A serious flaw in Uniswap that might have cost users millions or perhaps billions of dollars has been rectified.
The Dedaub team was the first to recognize the re-entrancy issue that might have led to the misappropriation of consumer funds. The Uniswap development team was subsequently alerted.
The Universal Router smart contracts were redeployed across all of Polygon's networks after the DEX developer corrected the issue.
The Dedaub team noted that the introduction of the Universal Router by Uniswap, which integrates NFTs and ERC-20 tokens into a single swap router, was the cause of the issue. They found that malicious actors might incorporate a programming language into all token activities.
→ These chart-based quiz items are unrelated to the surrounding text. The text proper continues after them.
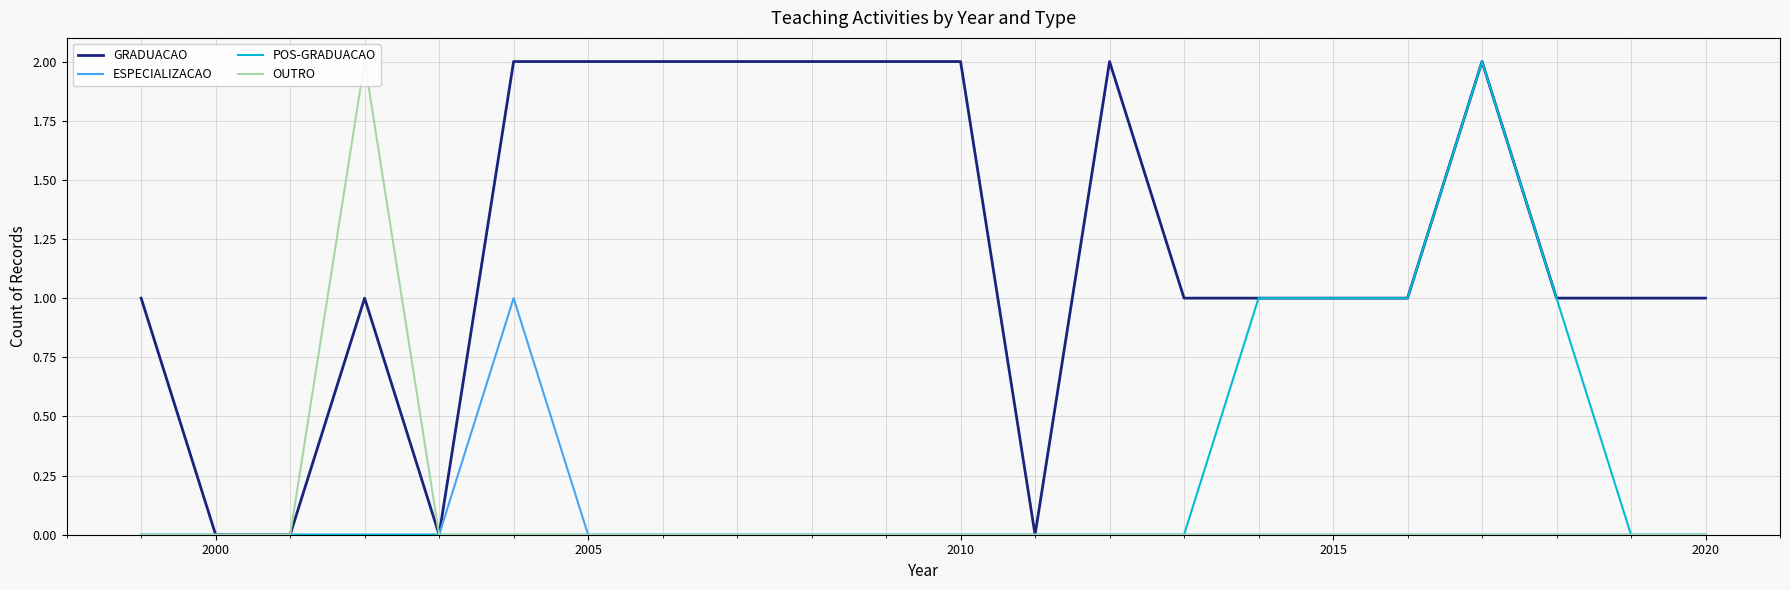

Reading left to right, list all the values displayed in this chart.

GRADUACAO: 1	0	0	1	0	2	2	2	2	2	2	2	0	2	1	1	1	1	2	1	1	1
ESPECIALIZACAO: 0	0	0	0	0	1	0	0	0	0	0	0	0	0	0	0	0	0	0	0	0	0
POS-GRADUACAO: 0	0	0	0	0	0	0	0	0	0	0	0	0	0	0	1	1	1	2	1	0	0
OUTRO: 0	0	0	2	0	0	0	0	0	0	0	0	0	0	0	0	0	0	0	0	0	0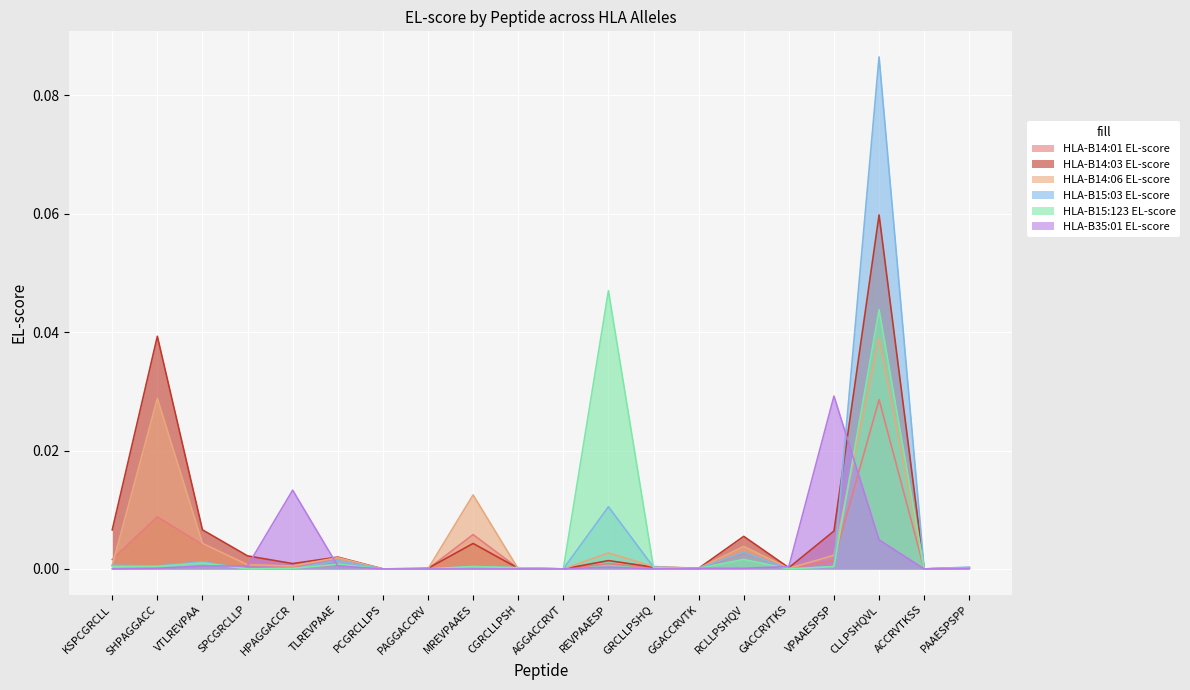

How many series are shown in this chart?

6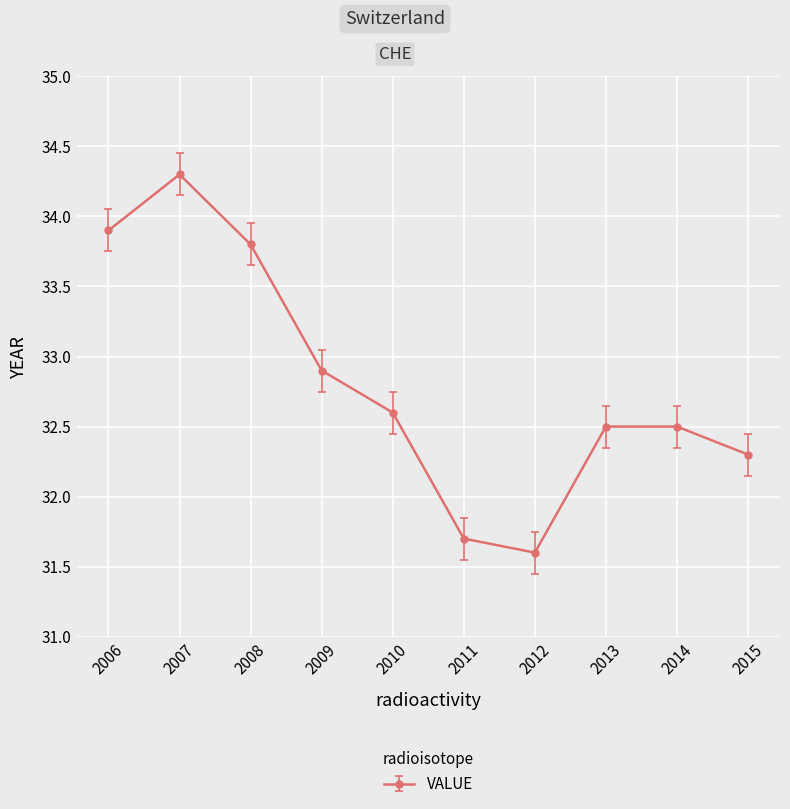

True or false: the data has more than 0 interior local peaks.

True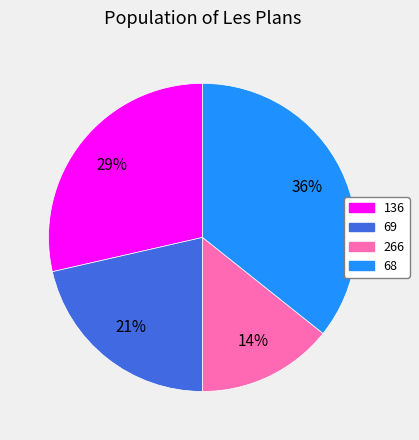

Which has a higher value, 266 or 68?

68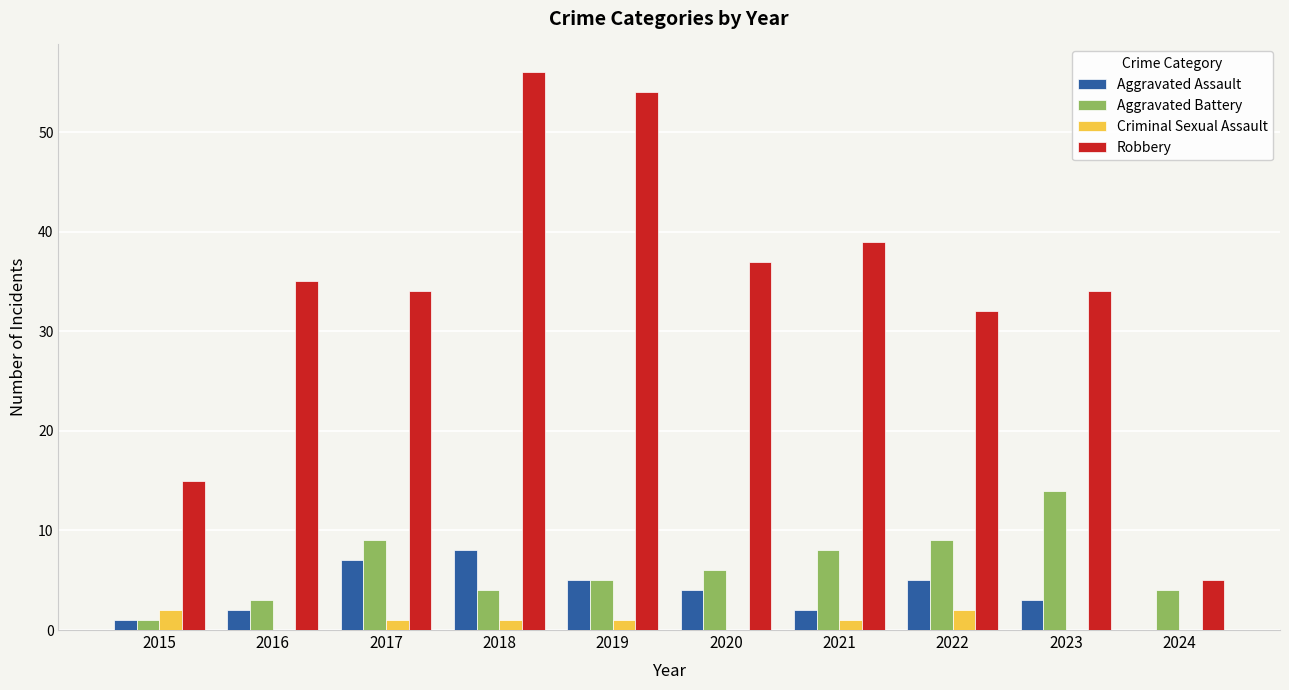

Reading right to left, transcribe all the data shown in this chart.

Aggravated Assault: 0	3	5	2	4	5	8	7	2	1
Aggravated Battery: 4	14	9	8	6	5	4	9	3	1
Criminal Sexual Assault: 0	0	2	1	0	1	1	1	0	2
Robbery: 5	34	32	39	37	54	56	34	35	15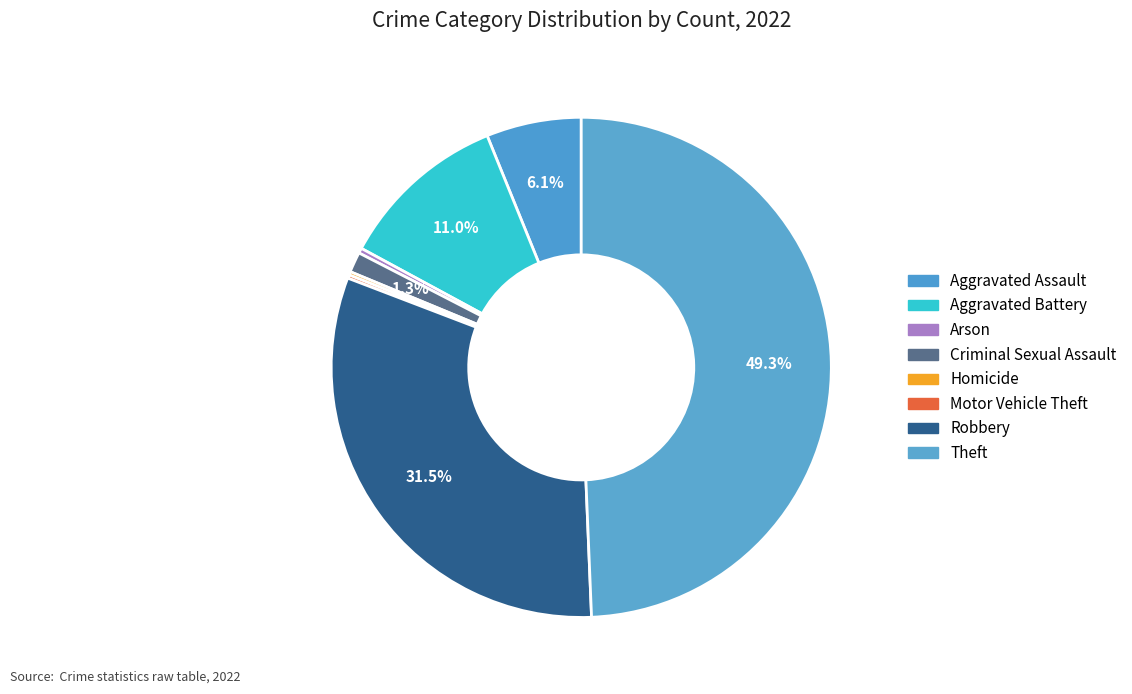

Is Homicide the majority of the pie?

No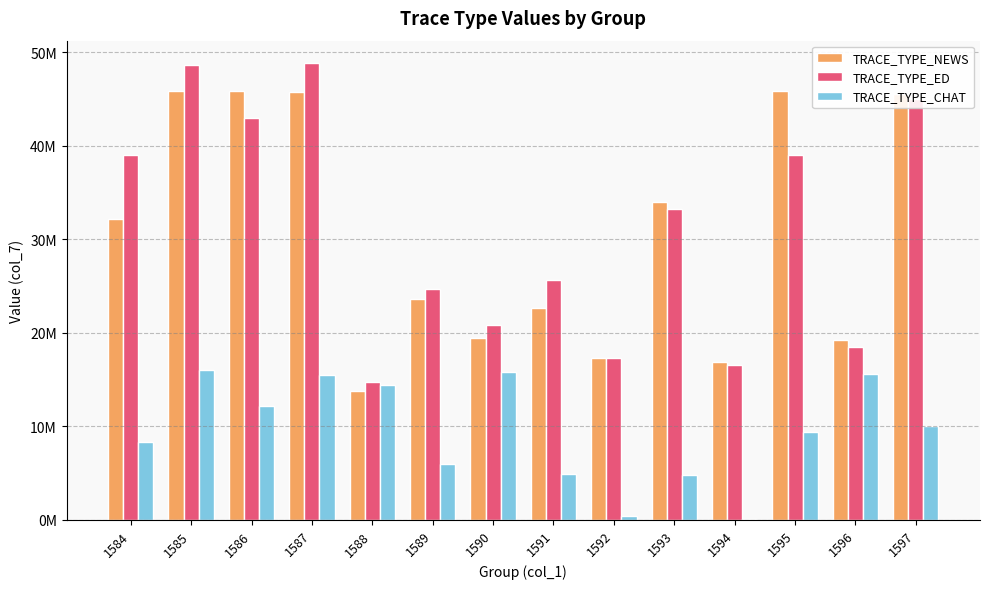

Between 1591 and 1594, which series saw the biggest shift?

TRACE_TYPE_ED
Funds are safe now that Uniswap has re-deployed the Universal Router and added "a re-entrancy lock to the core operation."
The DEX presently controls $3.27 billion in assets, making it the largest by total value locked in DEXs, according to DefiLlama data.
The re-entrancy attack is a common smart contracting error because of how transactions are handled in account-based blockchains like Ethereum. Over time, hackers have found this weakness and have taken hundreds of millions of tokens.
For context, it should be remembered that the first-ever DAO in Ethereum experienced a re-entrancy attack that locked up millions of ETH, leading the network to split into the longer-chain Ethereum and the proof-of-work Ethereum classic.
The attacker initiates an unending loop between their smart contract and the vulnerable smart contracts to take advantage of this weakness and drain the funds held by the latter. Because smart contracts are implemented on an immutable base layer, the victim cannot recover funds once the transaction has been approved from the pool.
As a part of the $3 million scheme that Uniswap created, Dedaub received a $40,000 bounty.